The Hubble horizon is a theoretical horizon defining the boundary between particles that are moving slower or faster than the speed of light relative to an observer at a given time. This does not mean the particle is unobservable, since the light from the past is able to reach the observer. In the current models of the expanding Universe, light emitted from the Hubble horizon would reach us in finite time. (these details depend on the sign of the Hubble parameter).

The cosmic event horizon is the largest comoving distance from which light emitted now can reach an observer in the future. The current distance to our cosmic event horizon is about 16 billion light-years, which is within the "observable" sphere given by the particle horizon.

There are also "practical horizons" such as the surface of last scattering for photons (ie. recombination, origin of the cosmic microwave background), and suspected surfaces of last scattering for early universe neutrinos and gravitational waves.

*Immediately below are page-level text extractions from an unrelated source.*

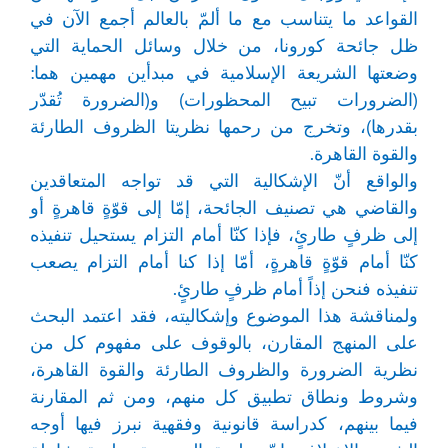
القواعد ما يتناسب مع ما ألمّ بالعالم أجمع الآن في
ظل جائحة كورونا، من خلال وسائل الحماية التي
وضعتها الشريعة الإسلامية في مبدأين مهمين هما:
(الضرورات تبيح المحظورات) و(الضرورة تُقدّر
بقدرها)، وتخرج من رحمها نظريتا الظروف الطارئة
والقوة القاهرة.
والواقع أنّ الإشكالية التي قد تواجه المتعاقدين
والقاضي هي تصنيف الجائحة، إمّا إلى قوّةٍ قاهرةٍ أو
إلى ظرفٍ طارئٍ، فإذا كنّا أمام التزام يستحيل تنفيذه
كنّا أمام قوّةٍ قاهرةٍ، أمّا إذا كنا أمام التزام يصعب
تنفيذه فنحن إذاً أمام ظرفٍ طارئٍ.
ولمناقشة هذا الموضوع وإشكاليته، فقد اعتمد البحث
على المنهج المقارن، بالوقوف على مفهوم كل من
نظرية الضرورة والظروف الطارئة والقوة القاهرة،
وشروط ونطاق تطبيق كل منهم، ومن ثم المقارنة
فيما بينهم، كدراسة قانونية وفقهية نبرز فيها أوجه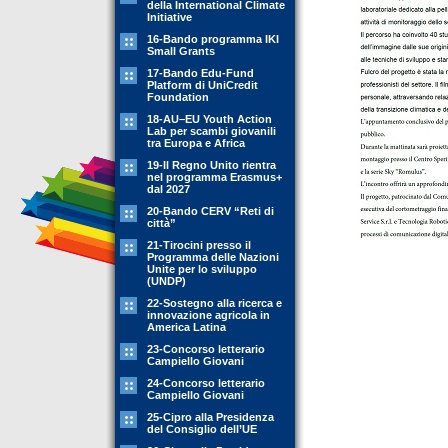
della International Climate
Initiative
16-Bando programma IKI
Small Grants
17-Bando Edu-Fund
Platform di UniCredit
Foundation
18-AU–EU Youth Action
Lab per scambi giovanili
tra Europa e Africa
19-Il Regno Unito rientra
nel programma Erasmus+
dal 2027
20-Bando CERV “Reti di
città”
21-Tirocini presso il
Programma delle Nazioni
Unite per lo sviluppo
(UNDP)
22-Sostegno alla ricerca e
innovazione agricola in
America Latina
23-Concorso letterario
Campiello Giovani
24-Concorso letterario
Campiello Giovani
25-Cipro alla Presidenza
del Consiglio dell’UE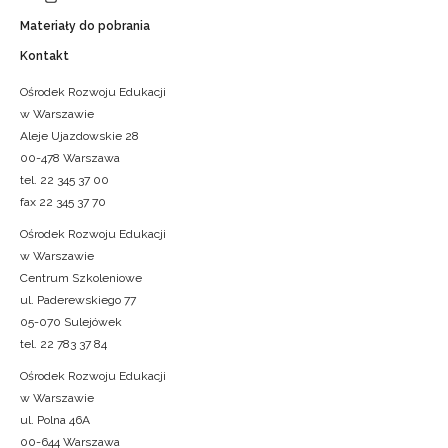
Materiały do pobrania
Kontakt
Ośrodek Rozwoju Edukacji
w Warszawie
Aleje Ujazdowskie 28
00-478 Warszawa
tel. 22 345 37 00
fax 22 345 37 70
Ośrodek Rozwoju Edukacji
w Warszawie
Centrum Szkoleniowe
ul. Paderewskiego 77
05-070 Sulejówek
tel. 22 783 37 84
Ośrodek Rozwoju Edukacji
w Warszawie
ul. Polna 46A
00-644 Warszawa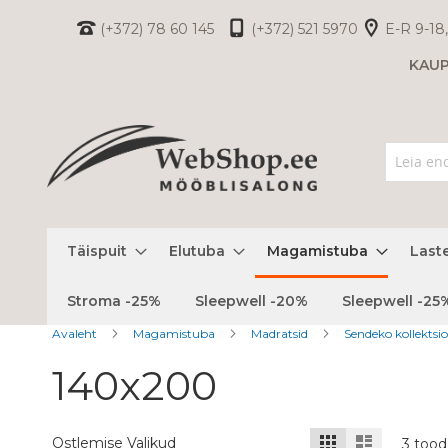
Skip
(+372) 78 60 145
(+372) 521 5970
E-R 9-18,
to
KAU
Content
Täispuit
Elutuba
Magamistuba
Last
Stroma -25%
Sleepwell -20%
Sleepwell -25
Avaleht
Magamistuba
Madratsid
Sendeko kollektsi
140x200
Kuvamisviis
Ruudustik
Nimekiri
Ostlemise Valikud
3
tood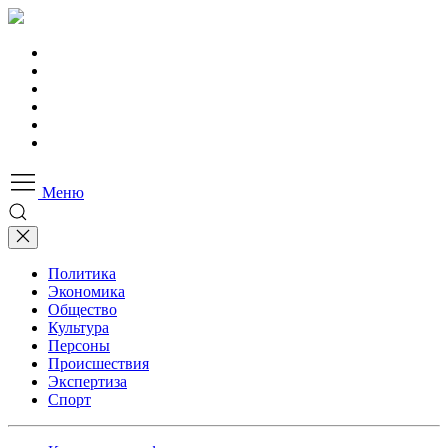
Меню
Политика
Экономика
Общество
Культура
Персоны
Происшествия
Экспертиза
Спорт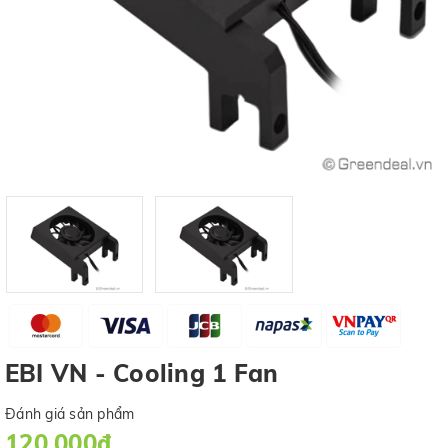
EBI VN - Cooling 1 Fan
Đánh giá sản phẩm
120.000₫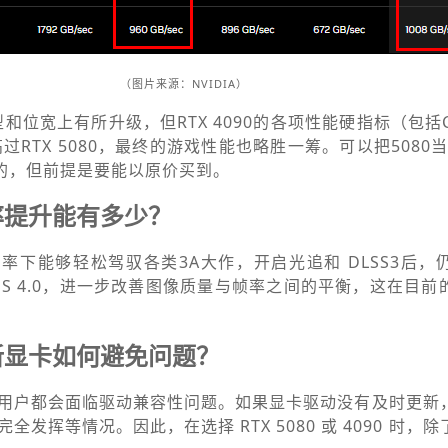
（图片来源：NVIDIA）
类型和位宽上有所升级，但RTX 4090的各项性能硬指标（包括
过RTX 5080，最终的游戏性能也略胜一筹。可以把5080
手的，但前提是要能以原价买到。
帧率提升能有多少？
4K分辨率下能够轻松驾驭各类3A大作，开启光追和 DLSS3后
LSS 4.0，进一步改善图像质量与帧率之间的平衡，这在目
：新显卡如何避免问题？
用户都会面临驱动兼容性问题。如果显卡驱动没有及时更新
发挥等情况。因此，在选择 RTX 5080 或 4090 时，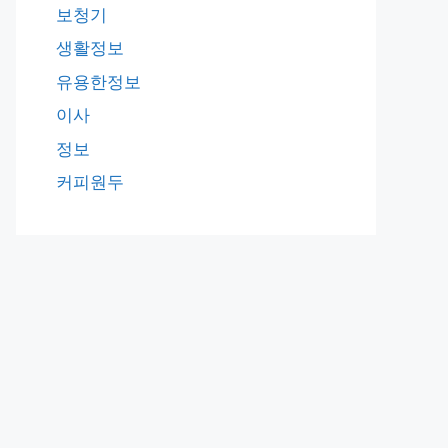
보청기
생활정보
유용한정보
이사
정보
커피원두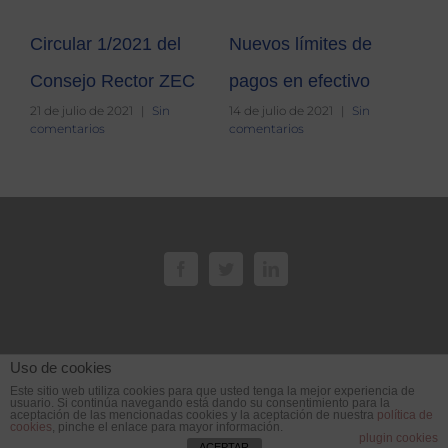
Circular 1/2021 del
Nuevos límites de
Mo
e:
Consejo Rector ZEC
pagos en efectivo
Mo
21 de julio de 2021
|
Sin
14 de julio de 2021
|
Sin
IS
De
comentarios
comentarios
an
re
de
in
y 
15 
co
Uso de cookies
Este sitio web utiliza cookies para que usted tenga la mejor experiencia de
usuario. Si continúa navegando está dando su consentimiento para la
aceptación de las mencionadas cookies y la aceptación de nuestra
política de
cookies
, pinche el enlace para mayor información.
plugin cookies
ACEPTAR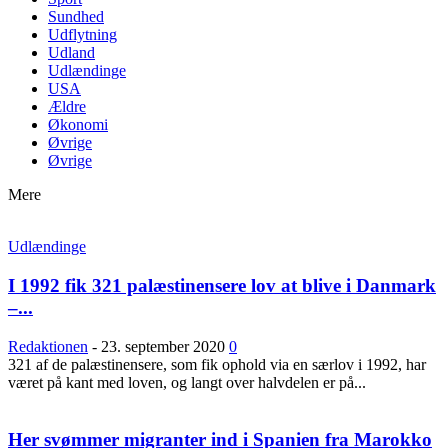
Sundhed
Udflytning
Udland
Udlændinge
USA
Ældre
Økonomi
Øvrige
Øvrige
Mere
Udlændinge
I 1992 fik 321 palæstinensere lov at blive i Danmark
–...
Redaktionen
-
23. september 2020
0
321 af de palæstinensere, som fik ophold via en særlov i 1992, har
været på kant med loven, og langt over halvdelen er på...
Her svømmer migranter ind i Spanien fra Marokko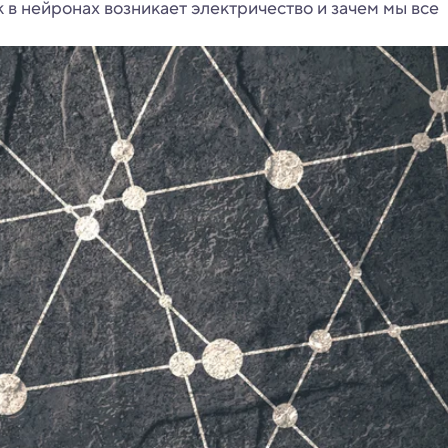
к в нейронах возникает электричество и зачем мы все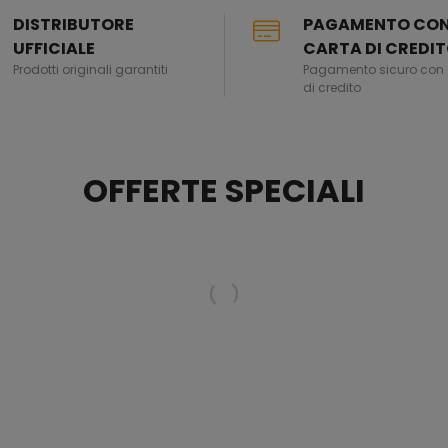
DISTRIBUTORE
PAGAMENTO CO
UFFICIALE
CARTA DI CREDI
Prodotti originali garantiti
Pagamento sicuro con 
di credito
OFFERTE SPECIALI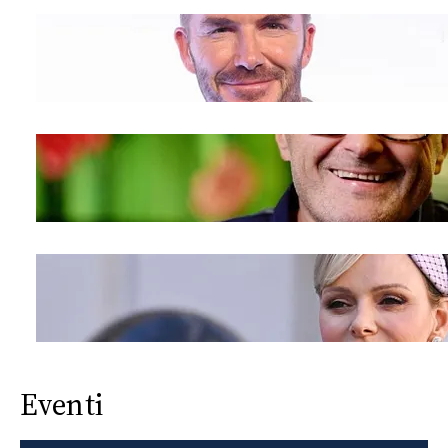
Eventi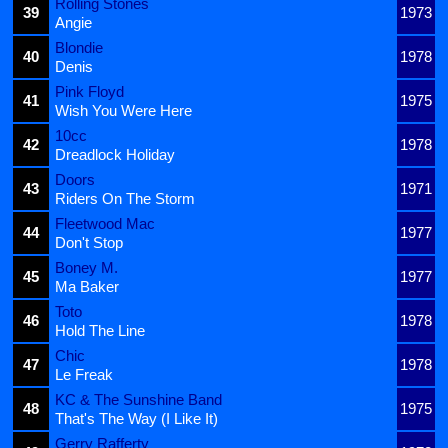
Rolling Stones
39
1973
Angie
Blondie
40
1978
Denis
Pink Floyd
41
1975
Wish You Were Here
10cc
42
1978
Dreadlock Holiday
Doors
43
1971
Riders On The Storm
Fleetwood Mac
44
1977
Don't Stop
Boney M.
45
1977
Ma Baker
Toto
46
1978
Hold The Line
Chic
47
1978
Le Freak
KC & The Sunshine Band
48
1975
That's The Way (I Like It)
Gerry Rafferty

Lastly, depending on the expansion of the Universe and whether we continues expanding forever, there could be a "future horizon," which sets a limit on the farthest distance that can possibly be measured in units of today's proper distance.

Keep in mind that this terminology is not always used rigidly and consistently, for example:

"Sometimes astrophysicists distinguish between the visible universe, which includes only signals emitted since recombination (when hydrogen atoms were formed from protons and electrons and photons were emitted)—and the observable universe, which includes signals since the beginning of the cosmological expansion (the Big Bang in traditional physical cosmology, the end of the inflationary epoch in modern cosmology)."

is it really "nonsense to even talk about" objects currently outside the observable universe but may become visible in the future not having any gravitational influence on us because gravity travels at the speed of light, or is this a useful concept even if perhaps an inexact expression when GR is embraced?

I hope with the definitions above, it is clearly NOT nonsense and clearly depends on what we mean by "observable Universe." Even taking the simplest example of the particle horizon, the Copernican principle implies that every point in the Universe has its own particle horizon, which implies that the objects near the edge of our particle horizon could be effected by objects beyond that edge. We would indirectly observe those effects. One can imagine more complicated scenarios, but I think this makes the point.